Pour remédier à ces inconvénients, Damian Cruse, de l’Université de Western Ontario, a mis au point un protocole d’électroencéphalographie (EEG) qui permet d’évaluer l’état de conscience d’un patient à son chevet et à moindre coût. Ce protocole prévoit d’enfiler sur la tête du patient un casque d’EEG portant une série d’électrodes, qui mesurent au niveau du scalp les signaux électriques générés par l’activité du cerveau. Les chercheurs ont procédé à des enregistrements d’EEG sur 16 patients se trouvant dans un état végétatif, ainsi que sur 12 individus sains servant de témoins, tandis qu’on demandait aux uns et aux autres de s’imaginer en train de serrer le poing de la main droite dans un premier temps, et de se tortiller les orteils des deux pieds dans un second temps. Les expérimentateurs ont observé que 3 des 16 patients avaient compris la commande et l’exécutaient, puisque les enregistrements d’EEG effectués sur leur scalp montraient une activation du cortex prémoteur — latéral dans le cas des mouvements de la main, et médian dans le cas des orteils — «très comparable» à celle survenant chez les individus sains. Cette activation du cortex prémoteur — qui assure la planification des mouvements — qui est apparue chez 19 % des patients, et qui était similaire à celle observée chez les personnes saines, signifiait donc que ces patients étaient conscients.

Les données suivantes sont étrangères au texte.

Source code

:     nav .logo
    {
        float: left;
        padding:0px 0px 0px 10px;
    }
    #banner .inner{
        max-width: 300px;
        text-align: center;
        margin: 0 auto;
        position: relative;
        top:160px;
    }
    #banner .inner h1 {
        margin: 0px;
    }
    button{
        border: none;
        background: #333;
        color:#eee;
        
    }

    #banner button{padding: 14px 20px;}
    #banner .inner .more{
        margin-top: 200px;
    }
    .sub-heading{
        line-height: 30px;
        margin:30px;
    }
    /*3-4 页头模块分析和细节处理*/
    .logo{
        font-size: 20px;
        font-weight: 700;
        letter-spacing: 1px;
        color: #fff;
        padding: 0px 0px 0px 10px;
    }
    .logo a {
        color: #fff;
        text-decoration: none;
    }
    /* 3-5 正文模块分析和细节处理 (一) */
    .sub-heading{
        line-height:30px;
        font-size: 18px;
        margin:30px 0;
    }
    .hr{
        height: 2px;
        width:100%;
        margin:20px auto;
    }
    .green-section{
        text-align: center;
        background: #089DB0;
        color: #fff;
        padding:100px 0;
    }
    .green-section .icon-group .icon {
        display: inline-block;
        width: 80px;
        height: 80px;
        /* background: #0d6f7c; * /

L’EEG permettra d’évaluer le niveau de conscience d’«un plus grand nombre de patients puisque nous pouvons la pratiquer au chevet du patient, et qu’elle est peu coûteuse et disponible dans la plupart des hôpitaux. Elle pourrait aussi devenir une voie de communication avec ces patients dotés d’une conscience cachée, ce qui permettrait de savoir s’ils éprouvent de la douleur et de décoder leurs désirs et leurs besoins», a indiqué M. Owen.

«Le niveau de motivation augmentera chez ces patients qui sont incapables de s’exprimer de quelque manière que ce soit quand ils verront que nous savons qu’ils sont conscients», a ajouté Damian Cruse.